Posted: Thu Sep 24, 2009 6:10 pm
by Emi
Hi ,

I am extracting monensin from soil and water samples and these samples contain surfactant Brij 35 and it caused some troubles with LC-MS so I am thinking to remove the surfactant from the extract before analysis.

Could you please guide me to a method which can remove the surfactant?

Looking forward to hear from you

Thank you very much in advance

Emi

Posted: Thu Sep 24, 2009 8:44 pm
by Uwe Neue
Waters sells an acid-labile surfactant that might be useful for this. It's normal application area is something completely different.

Thanks Uwe

Posted: Fri Sep 25, 2009 7:16 pm
by Emi
Thank you very much Uwe for your reply but I still don't understand your point clearly.In addition, I already have the surfactant in the extract and I wonder if there is any step to remove the surfactant before anaylsis .

Thanks again

Emi

Posted: Fri Sep 25, 2009 9:04 pm
by Uwe Neue
I do not have an idea how to solve the problem with the samples that you have. This was an idea for avoiding the problem with future samples.

Posted: Fri Sep 25, 2009 10:20 pm
by Vlad Orlovsky
Your surfactant is non-ionic and you target compound is ionic and acidic in nature(pKa around 3?). You can use mixed-mode anion-exchange column and guard with low organic, trap surfactant on the guard column and analyze you molecule by ELSD/LC/MS or low UV (205 nm). The guard is being washed in opposite directin during you run (switching valve required)

Please provide me with your email and I will send you few files for review

Posted: Sun Sep 27, 2009 2:19 pm
by Emi
Thank you very much Uwe ,I got your point and it sounds good for the future as you said.

Posted: Sun Sep 27, 2009 2:23 pm
by Emi
Thank you very much Vlad for your advice ,I do want to read more about these solutions and looking forward to recieve the files and my email is emisamir55@yahoo.ca.

Posted: Sat Oct 03, 2009 6:28 am
by XL
I found this application was quite interesting. Here is my two cents:

Brij 35 is a mixture of nonionic ethoxylates with different alkyl chain length (hydrophobe) and for each alkyl chain length different number of EO numbers can be attached to it. Therefore, tens of peaks show up on a RP column in a wide time frame, and they interfere with the analysis of the acidic drug in your case. One possible solution is to use Acclaim Mixed-Mode HILIC-1 column which can "shrink" these tens of peaks into a few peaks so that Brij 35 only occupies a small fraction of elution time, as shown in the Figure 8 in the link: http://www.dionex.com/en-us/webdocs/618 ... PN1963.pdf
This way the detection of the acidic drug is much less likely affected by the surfactant.
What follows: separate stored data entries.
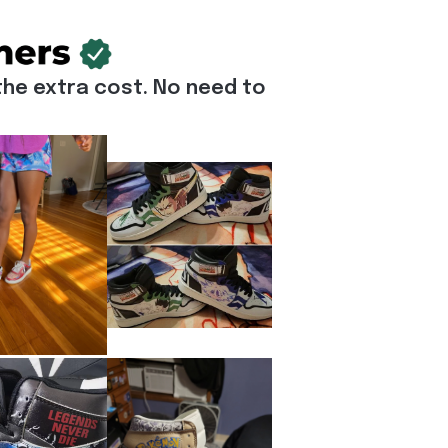
he extra cost. No need to 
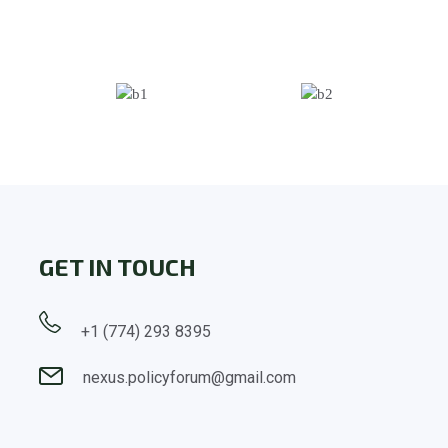
GET IN TOUCH
+1 (774) 293 8395
nexus.policyforum@gmail.com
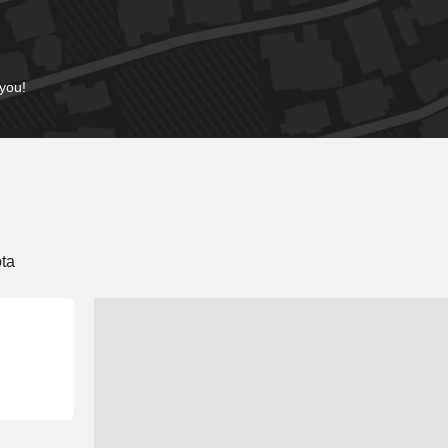
 you!
ta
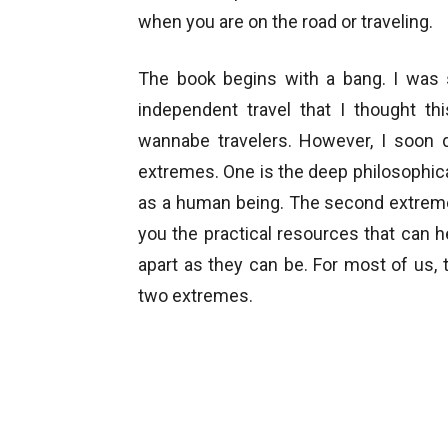
when you are on the road or traveling.
The book begins with a bang. I was 
independent travel that I thought th
wannabe travelers. However, I soon d
extremes. One is the deep philosophical
as a human being. The second extreme i
you the practical resources that can h
apart as they can be. For most of us, 
two extremes.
Alternatively, you can try the Acclaim Mixed-Mode WAX-1 column (http://www.dionex.com/en-us/webdocs/488 ... 021407.pdf) or other mixed-mode WAX column. I would use the mobile phase with low ionic strength (low buffer concentration, 1 to 5 mM NH4OAc), pH>5, and high organic solvent (say 70% MeCN or MeOH) first to elute the surfactant and keep the acidic drug. Hopefully the acidic drug will elute after the surfactant.